Madison Square Garden Has Never Felt More Alive

NEW YORK, NY - JUNE 10: An overall view of Madison Square Garden after the game between the New York Knicks and the San Antonio Spurs during Game Four of the 2026 NBA Finals on June 10, 2026 at Madison Square Garden in New York, New York. NOTE TO USER: User expressly acknowledges and agrees that, by downloading and or using this photograph, User is consenting to the terms and conditions of the Getty Images License Agreement. Mandatory Copyright Notice: Copyright 2026 NBAE(Photo by Adam Pantozzi/NBAE via Getty Images) | NBAE via Getty Images

Up until Wednesday, we knew Madison Square Garden was the Mecca of Basketball.

There were loud Garden nights. There were celebrity Garden nights. To be fair, there were all sorts of nights inside the Garden because there is no event—no cap to its greatness—the Garden hasn’t graced.

But then, there was Game 4.

Like many, most of y’all, I wasn’t there on Wednesday night. Not that I needed it, because even watching from my bed—games are tipping off at 2:35 am in my place—I could still feel everything percolating inside the Garden.

If you just woke up from a week-long coma, let me put it in context. The Knicks were down 29 points in an NBA Finals game. That’s doubly stupid, considering the Knicks were in a Finals game, and that they somehow found a way to go nearly 30 damn points behind. At home, to put the cherry on top.

There they were, your Taylor Swift, Adam Sandler, Ben Stiller, Timothée Chalamet, Kylie Jenner, Spike Lee, Tracy Morgan, Chris Rock, Jimmy Fallon, Larry David, Fat Joe, the whole damn Wu-Tang Clan, Carmelo Anthony, Patrick Ewing, John Starks, Larry Johnson, Metta Sandiford-Artest, and I don’t even know how many more names. It was absurd before the game, let alone the comeback, even started.

It turns out, the Knicks are nuthing ta f**k wit!

Jalen Brunson kept pushing. OG Anunoby kept making threes. Jose was more like Jesus. The lights and the crowd started to become too bright and too loud. San Antonio looked more uncomfortable each passing second, even if they kept hoisting three-pointers like missing them was raising money for their charity of choice.

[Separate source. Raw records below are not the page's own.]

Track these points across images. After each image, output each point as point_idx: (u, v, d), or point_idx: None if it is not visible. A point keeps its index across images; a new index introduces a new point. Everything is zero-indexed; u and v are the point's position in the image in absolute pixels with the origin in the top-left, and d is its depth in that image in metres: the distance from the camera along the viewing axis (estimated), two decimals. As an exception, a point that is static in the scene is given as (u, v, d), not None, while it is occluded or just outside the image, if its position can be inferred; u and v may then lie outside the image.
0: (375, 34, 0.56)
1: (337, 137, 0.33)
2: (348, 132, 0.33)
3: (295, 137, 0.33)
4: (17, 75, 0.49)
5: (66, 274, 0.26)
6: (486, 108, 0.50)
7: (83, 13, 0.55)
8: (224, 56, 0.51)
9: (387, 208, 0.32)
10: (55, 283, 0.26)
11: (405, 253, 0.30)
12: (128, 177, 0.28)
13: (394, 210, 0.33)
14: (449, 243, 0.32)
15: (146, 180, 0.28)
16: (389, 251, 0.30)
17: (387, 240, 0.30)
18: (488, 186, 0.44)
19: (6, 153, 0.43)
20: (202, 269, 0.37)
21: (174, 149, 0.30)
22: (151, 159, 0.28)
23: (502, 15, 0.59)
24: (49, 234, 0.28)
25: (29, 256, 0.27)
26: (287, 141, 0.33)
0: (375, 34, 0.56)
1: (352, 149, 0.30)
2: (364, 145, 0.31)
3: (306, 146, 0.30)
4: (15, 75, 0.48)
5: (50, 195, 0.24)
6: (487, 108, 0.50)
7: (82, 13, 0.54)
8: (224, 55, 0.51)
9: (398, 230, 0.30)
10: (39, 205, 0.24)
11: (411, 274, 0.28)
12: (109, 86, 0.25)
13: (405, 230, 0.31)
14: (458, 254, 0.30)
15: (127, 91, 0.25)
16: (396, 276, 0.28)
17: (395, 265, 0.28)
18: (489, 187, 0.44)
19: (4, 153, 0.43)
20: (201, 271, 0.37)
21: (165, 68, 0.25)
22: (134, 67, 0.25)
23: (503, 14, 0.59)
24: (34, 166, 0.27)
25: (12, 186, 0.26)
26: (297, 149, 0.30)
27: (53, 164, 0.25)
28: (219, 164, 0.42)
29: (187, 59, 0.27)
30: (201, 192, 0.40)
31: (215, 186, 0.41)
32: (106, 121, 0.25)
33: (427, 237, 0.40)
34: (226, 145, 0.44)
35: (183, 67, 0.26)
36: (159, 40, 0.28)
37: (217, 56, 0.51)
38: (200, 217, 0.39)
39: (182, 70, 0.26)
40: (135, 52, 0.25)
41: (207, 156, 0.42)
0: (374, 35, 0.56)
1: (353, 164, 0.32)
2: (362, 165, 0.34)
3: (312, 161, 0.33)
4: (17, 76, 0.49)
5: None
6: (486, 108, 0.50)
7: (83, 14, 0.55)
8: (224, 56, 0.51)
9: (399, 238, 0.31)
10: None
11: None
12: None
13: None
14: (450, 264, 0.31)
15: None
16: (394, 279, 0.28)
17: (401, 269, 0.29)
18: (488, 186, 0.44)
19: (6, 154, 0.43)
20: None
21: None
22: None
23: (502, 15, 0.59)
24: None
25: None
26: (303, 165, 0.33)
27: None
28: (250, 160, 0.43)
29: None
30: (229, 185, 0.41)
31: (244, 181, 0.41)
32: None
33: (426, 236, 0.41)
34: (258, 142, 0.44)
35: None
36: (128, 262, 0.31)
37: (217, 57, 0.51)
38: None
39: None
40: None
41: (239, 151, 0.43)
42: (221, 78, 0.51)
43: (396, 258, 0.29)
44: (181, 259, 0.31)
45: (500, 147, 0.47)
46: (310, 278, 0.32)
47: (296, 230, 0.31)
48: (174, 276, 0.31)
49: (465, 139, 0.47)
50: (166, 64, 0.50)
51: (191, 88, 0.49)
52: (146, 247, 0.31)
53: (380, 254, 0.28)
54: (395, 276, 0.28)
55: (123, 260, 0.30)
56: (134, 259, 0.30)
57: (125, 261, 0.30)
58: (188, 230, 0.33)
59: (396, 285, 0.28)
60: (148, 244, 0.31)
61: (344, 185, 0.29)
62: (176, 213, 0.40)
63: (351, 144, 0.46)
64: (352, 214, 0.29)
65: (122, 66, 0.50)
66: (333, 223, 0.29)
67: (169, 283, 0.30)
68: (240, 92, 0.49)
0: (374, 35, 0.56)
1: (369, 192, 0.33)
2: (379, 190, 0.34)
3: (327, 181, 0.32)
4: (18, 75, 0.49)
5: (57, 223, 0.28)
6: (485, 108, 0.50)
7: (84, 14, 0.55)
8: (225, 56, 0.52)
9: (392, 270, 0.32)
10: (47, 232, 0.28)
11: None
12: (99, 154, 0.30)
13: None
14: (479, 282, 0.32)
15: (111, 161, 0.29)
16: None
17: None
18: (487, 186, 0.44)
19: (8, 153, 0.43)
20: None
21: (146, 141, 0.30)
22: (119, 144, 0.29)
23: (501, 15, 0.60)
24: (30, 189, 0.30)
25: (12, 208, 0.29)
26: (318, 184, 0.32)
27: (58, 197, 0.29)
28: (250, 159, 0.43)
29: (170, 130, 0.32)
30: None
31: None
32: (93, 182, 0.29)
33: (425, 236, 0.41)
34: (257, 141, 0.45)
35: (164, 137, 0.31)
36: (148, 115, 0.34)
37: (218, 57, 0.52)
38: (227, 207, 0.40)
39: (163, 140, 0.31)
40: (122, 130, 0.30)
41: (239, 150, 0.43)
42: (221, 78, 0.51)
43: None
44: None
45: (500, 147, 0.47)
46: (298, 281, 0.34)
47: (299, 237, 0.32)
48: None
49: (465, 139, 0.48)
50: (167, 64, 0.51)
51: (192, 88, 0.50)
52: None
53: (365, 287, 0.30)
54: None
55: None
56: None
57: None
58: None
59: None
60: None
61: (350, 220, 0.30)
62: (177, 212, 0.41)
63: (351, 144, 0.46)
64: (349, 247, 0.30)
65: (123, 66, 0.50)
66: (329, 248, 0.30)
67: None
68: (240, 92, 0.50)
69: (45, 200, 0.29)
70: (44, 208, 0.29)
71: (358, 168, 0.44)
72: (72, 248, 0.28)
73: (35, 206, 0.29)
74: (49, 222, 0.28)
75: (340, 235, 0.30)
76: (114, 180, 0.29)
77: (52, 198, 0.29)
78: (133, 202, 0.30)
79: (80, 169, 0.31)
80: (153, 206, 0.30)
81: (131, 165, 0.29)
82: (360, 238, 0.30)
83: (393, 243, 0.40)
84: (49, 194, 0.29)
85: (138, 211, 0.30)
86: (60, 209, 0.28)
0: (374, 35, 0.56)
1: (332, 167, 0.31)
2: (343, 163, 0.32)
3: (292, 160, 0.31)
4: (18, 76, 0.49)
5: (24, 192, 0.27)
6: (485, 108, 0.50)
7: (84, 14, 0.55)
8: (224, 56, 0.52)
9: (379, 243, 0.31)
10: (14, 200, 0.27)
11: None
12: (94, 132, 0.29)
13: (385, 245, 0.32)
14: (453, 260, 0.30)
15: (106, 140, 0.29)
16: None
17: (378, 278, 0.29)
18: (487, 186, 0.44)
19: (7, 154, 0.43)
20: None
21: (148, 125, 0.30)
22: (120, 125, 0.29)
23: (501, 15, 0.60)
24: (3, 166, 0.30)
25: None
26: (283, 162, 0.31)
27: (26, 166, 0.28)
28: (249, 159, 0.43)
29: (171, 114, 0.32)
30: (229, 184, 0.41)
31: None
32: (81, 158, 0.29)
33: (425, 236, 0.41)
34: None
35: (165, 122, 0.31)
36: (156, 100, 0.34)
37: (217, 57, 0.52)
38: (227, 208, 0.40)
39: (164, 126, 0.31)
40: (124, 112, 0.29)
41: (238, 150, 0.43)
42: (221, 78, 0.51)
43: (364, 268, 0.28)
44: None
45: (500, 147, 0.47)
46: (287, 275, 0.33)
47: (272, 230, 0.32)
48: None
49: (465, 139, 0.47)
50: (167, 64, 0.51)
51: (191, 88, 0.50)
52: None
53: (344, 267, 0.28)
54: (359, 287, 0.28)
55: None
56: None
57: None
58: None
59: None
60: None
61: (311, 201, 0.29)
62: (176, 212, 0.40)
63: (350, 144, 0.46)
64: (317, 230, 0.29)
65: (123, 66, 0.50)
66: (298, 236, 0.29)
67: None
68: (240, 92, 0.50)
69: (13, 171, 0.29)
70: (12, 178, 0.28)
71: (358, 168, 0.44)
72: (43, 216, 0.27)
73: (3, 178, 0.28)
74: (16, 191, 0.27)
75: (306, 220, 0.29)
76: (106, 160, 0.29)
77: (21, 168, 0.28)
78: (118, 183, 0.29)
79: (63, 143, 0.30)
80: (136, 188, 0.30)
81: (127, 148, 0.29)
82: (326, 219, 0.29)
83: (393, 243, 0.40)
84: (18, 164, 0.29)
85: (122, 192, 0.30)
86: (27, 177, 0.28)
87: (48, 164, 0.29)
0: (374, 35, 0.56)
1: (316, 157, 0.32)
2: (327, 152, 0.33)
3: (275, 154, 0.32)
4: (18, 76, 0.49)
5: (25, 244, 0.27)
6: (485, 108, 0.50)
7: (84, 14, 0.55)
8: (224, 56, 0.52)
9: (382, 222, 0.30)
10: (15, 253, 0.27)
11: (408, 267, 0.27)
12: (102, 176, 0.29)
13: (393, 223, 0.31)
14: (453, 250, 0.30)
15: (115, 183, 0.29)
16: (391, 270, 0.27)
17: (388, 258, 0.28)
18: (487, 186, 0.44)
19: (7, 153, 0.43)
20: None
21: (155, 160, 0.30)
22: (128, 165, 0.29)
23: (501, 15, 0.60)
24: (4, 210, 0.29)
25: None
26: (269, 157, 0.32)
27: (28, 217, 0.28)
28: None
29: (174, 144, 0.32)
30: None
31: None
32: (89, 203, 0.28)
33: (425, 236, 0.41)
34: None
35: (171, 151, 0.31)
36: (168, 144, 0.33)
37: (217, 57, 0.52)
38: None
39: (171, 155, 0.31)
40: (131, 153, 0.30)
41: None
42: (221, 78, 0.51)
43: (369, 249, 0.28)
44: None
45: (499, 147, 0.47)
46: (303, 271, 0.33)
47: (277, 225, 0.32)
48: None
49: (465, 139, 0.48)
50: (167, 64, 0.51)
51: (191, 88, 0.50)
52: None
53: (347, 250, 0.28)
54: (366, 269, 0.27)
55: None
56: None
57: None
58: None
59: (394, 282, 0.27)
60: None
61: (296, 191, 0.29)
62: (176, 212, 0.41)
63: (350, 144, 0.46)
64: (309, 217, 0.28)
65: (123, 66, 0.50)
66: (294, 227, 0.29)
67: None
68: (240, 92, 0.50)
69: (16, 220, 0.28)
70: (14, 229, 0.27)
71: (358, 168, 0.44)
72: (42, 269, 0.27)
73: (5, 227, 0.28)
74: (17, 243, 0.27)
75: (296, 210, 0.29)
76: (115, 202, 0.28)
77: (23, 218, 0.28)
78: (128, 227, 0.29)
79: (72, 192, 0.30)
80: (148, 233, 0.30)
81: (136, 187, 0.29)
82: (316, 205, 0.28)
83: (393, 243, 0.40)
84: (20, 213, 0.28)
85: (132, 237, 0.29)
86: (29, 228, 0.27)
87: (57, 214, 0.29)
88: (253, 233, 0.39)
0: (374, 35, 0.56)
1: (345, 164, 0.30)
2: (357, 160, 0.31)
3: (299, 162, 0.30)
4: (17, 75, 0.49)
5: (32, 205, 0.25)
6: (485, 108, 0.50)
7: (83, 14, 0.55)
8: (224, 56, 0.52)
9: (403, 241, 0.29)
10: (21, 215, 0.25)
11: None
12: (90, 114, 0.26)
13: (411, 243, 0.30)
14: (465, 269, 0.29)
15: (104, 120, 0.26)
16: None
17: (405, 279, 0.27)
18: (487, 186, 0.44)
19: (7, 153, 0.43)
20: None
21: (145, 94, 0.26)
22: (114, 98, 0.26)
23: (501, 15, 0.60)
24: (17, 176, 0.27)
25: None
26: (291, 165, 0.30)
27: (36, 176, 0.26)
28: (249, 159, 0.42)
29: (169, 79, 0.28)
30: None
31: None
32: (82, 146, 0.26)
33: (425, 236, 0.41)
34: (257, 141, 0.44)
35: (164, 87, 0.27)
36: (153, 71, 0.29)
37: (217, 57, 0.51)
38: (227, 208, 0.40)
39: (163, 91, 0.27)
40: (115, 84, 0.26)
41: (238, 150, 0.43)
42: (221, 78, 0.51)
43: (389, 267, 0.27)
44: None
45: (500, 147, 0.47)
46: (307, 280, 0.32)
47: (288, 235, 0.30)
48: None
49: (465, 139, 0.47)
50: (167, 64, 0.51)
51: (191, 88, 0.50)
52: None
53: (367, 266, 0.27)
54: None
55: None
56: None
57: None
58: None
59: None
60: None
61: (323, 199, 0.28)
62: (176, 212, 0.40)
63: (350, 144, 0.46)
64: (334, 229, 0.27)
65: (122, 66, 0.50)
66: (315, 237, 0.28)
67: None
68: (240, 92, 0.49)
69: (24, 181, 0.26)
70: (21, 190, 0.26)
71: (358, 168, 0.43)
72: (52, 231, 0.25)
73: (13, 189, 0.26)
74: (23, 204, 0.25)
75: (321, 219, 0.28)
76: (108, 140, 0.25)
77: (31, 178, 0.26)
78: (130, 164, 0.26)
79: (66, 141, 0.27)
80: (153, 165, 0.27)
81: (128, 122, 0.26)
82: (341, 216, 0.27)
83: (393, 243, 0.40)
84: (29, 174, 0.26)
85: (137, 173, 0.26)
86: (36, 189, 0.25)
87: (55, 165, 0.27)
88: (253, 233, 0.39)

By the fourth quarter, the Garden was not reacting to the game as much as dragging the Knicks back into it by force, and the other way around.

Then came the final sequence: Anunoby blocked De’Aaron Fox, followed Brunson’s missed shot on the other end, molly-tracked the rebound and tipped the rock in with 1.2 seconds left, somehow giving the Knicks a 107-106 lead and their eventual win in the largest comeback ever witnessed in NBA Finals history.

MSG lost it.

“It’s good! It’s good! It’s good! With 1.2 remaining, Knicks take the lead! OG Anunoby! It’s 107-106!

This is what made the night feel different, unique, one for the ages, and for generations to remember and remind future beings of.

It was not just the flashy stars sitting courtside. The massive ticket prices keeping blue-collar New Yorkers from entering the venue. The noise. The first Knicks Finals run in 27 years and first legitimate, win-and-win shot at a title for the first in 32 years.

It was the collective feeling that after all of the years of suffering, after every bad season we’ve endured, after every failed rebuild and stunted retool, every fake addition we claimed as the next franchise savior, every bonkers loss, all the Knicks-for-Clicks, and every “same old Knicks” joke got squeezed into one impossible comeback, vaporized, demolished, destroyed, pulverized, and smoked forever.

Entering Saturday’s Game 5, FanDuel is acknowledging the Knicks have all going their way and placing -500 odds on them to hoist the trophy to San Antonio’s +385. The Knicks lead the Spurs 3-1. The Knicks, the goddam New York Knicks, sit just one win from their first championship since 1973 and third in franchise history.

The Garden has had better teams, seen bigger legends, and battled endless ghosts.